— BEGIN MATERIAL —
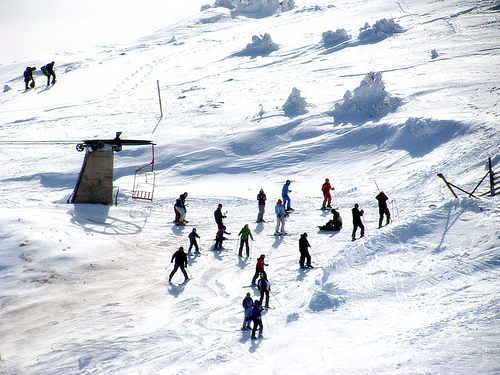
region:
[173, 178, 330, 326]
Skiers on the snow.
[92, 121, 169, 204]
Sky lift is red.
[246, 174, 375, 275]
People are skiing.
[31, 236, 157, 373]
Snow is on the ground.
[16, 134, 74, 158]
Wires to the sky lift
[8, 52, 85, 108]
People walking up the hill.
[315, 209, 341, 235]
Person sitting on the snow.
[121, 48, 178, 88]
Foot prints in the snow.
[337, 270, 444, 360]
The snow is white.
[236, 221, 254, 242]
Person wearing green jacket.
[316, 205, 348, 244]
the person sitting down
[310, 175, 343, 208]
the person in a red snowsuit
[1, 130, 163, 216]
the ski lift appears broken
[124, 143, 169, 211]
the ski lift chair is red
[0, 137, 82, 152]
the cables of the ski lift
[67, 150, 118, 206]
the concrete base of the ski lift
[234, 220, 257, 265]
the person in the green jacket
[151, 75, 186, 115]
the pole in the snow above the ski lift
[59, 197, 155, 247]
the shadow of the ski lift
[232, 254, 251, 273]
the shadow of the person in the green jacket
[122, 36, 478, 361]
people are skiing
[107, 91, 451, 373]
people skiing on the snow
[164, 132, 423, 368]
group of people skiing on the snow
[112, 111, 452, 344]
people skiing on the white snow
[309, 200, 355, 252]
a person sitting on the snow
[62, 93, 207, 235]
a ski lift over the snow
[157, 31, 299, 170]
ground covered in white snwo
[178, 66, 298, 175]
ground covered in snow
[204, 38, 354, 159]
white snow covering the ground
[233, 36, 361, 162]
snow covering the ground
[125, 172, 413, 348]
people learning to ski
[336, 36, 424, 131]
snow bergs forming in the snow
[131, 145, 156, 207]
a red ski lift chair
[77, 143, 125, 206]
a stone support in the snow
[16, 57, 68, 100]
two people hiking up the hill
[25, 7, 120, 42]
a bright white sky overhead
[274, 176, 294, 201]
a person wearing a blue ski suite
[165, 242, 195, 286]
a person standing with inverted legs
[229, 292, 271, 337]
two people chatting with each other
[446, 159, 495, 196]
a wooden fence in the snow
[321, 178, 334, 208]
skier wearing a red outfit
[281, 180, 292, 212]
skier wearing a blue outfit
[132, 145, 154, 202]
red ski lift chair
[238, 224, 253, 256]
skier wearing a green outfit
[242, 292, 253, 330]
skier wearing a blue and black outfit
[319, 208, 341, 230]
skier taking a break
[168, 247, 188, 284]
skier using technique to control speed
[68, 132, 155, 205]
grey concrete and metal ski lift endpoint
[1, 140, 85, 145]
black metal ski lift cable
— END MATERIAL —
— BEGIN MATERIAL —
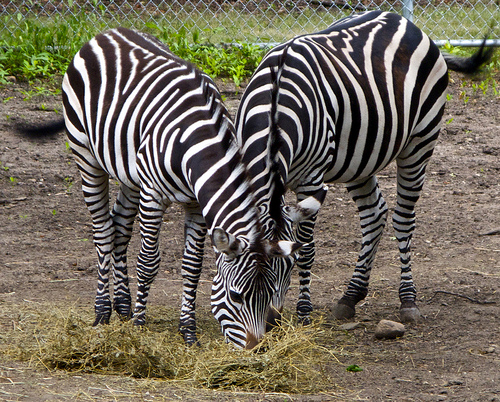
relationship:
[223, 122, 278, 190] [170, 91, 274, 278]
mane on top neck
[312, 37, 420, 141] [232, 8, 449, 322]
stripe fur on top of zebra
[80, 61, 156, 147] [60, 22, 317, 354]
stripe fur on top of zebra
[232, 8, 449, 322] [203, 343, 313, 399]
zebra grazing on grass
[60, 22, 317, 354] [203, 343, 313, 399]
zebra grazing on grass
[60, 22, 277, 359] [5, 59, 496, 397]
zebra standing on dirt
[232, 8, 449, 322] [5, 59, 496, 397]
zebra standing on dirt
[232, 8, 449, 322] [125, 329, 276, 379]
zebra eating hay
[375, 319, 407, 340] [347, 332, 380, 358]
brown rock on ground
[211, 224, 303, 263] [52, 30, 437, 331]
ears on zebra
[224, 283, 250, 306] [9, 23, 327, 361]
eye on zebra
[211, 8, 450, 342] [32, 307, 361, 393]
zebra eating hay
— END MATERIAL —
:: YOUR GOAL ::
Put the lines of the material that open with the line containing "[178, 66, 298, 175]" and close with the line containing "skier taking a break", both included, into a numbered list with blank lines omitted. List nothing outside that span.

:: COMPLETED EXERCISE ::
1. [178, 66, 298, 175]
2. ground covered in snow
3. [204, 38, 354, 159]
4. white snow covering the ground
5. [233, 36, 361, 162]
6. snow covering the ground
7. [125, 172, 413, 348]
8. people learning to ski
9. [336, 36, 424, 131]
10. snow bergs forming in the snow
11. [131, 145, 156, 207]
12. a red ski lift chair
13. [77, 143, 125, 206]
14. a stone support in the snow
15. [16, 57, 68, 100]
16. two people hiking up the hill
17. [25, 7, 120, 42]
18. a bright white sky overhead
19. [274, 176, 294, 201]
20. a person wearing a blue ski suite
21. [165, 242, 195, 286]
22. a person standing with inverted legs
23. [229, 292, 271, 337]
24. two people chatting with each other
25. [446, 159, 495, 196]
26. a wooden fence in the snow
27. [321, 178, 334, 208]
28. skier wearing a red outfit
29. [281, 180, 292, 212]
30. skier wearing a blue outfit
31. [132, 145, 154, 202]
32. red ski lift chair
33. [238, 224, 253, 256]
34. skier wearing a green outfit
35. [242, 292, 253, 330]
36. skier wearing a blue and black outfit
37. [319, 208, 341, 230]
38. skier taking a break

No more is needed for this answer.